Sharding – http://en.wikipedia.org/wiki/Sharding
Sharding is a mechanism by which data of a table is horizontally partitioned across multiple database instances. Each of the independent database partition is called a Shard. Concept of Sharding is different than the Horizontal Partitioning. In horizontal partitioning the data in a single table in a single database instance is partitioned across rows. Meanwhile in sharding the horizontal partitioning is achieved across multiple database servers. The shards are not aware of each other and work independently with each other. They can be present in any database server in any data-center anywhere in the world. So now look at advantages of using this approach.
- The total number of rows in each table are lesser now. Hence the size of index hence the performance of queries improve.

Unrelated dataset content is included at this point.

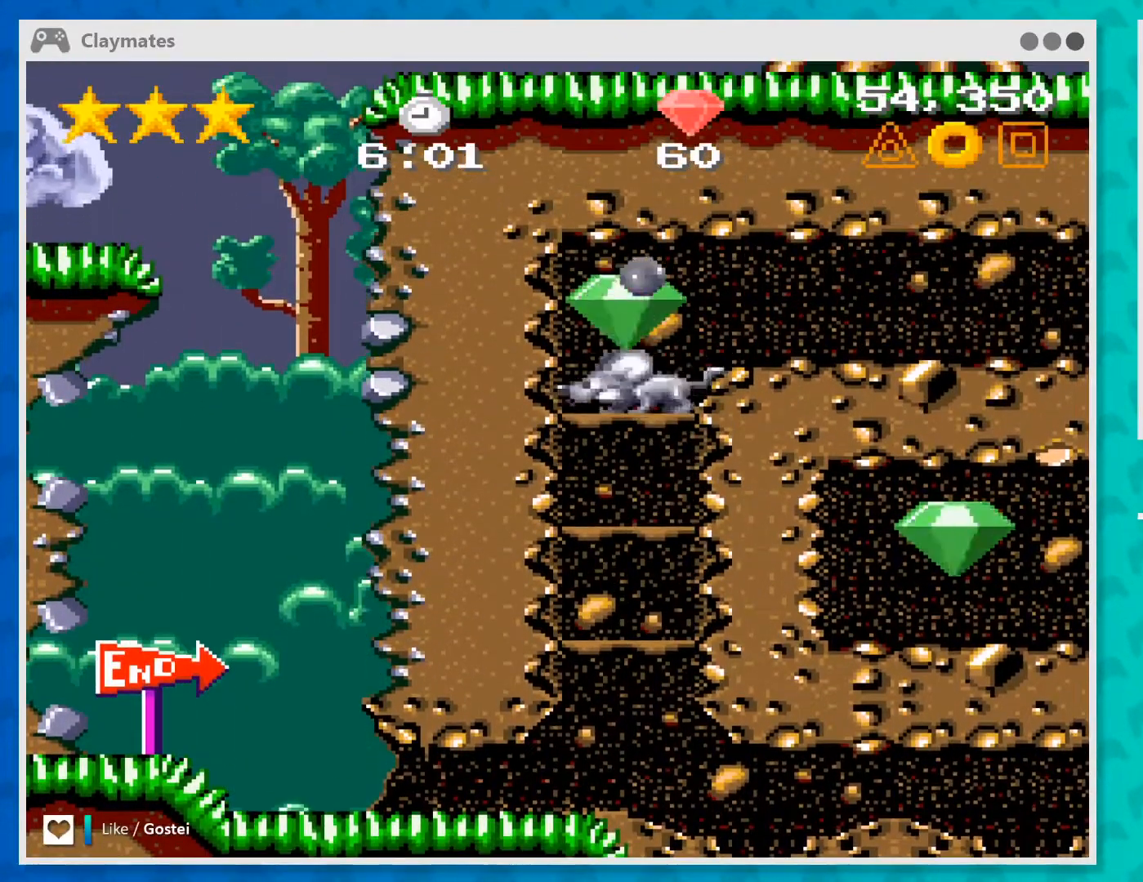
{"buttons": [], "left_stick": "right", "events": [[67, "A", "down"], [100, "left_stick", "right"], [167, "A", "up"]]}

- Due to sharding not only the problematic table is spread across multiple database other table are also replicated across multiple database instances hence overall load on a database is reduced hence improving performance. In other words we have a database cluster each serving its own bunch of clients and each of which can be scaled in it own way.
- We can also get one shard for each tenant using this approach.
Ok, since we have the best approach (I know nosql cassandra etc lovers will be gunning for my head, but let me warn you I am very strong, I got super powers) now let us put our heads down and try to figure out how to implement sharding in your own cool application. But first let me pen down the approach once more
Multitenant database approach by horizontally partitioning data across multiple database instance each having identical schema.
I had some portion my webtop already written and I had used Hibernate as my ORM tool. It took a long time to get my database layer designed in a way I liked so I decided to keep it. Hence I decided to give a try to hibernate shards. Hibernate shards is not in active development however it is still a very robust piece of code. I thought it was better to use it rather than writing a utility right from scratch. I did a proof of concept by splitting data across three shards. Each installed in three separate database servers in my office, I really loved what I saw so I will share it with my fans ;).
Just FYI – Hibernate 4 will be released in next few months with full Multitenant support embedded with its core API. https://hibernate.onjira.com/browse/HHH-5697 . I am happy as I am sure that I can easily re-factor my shards code using latest API.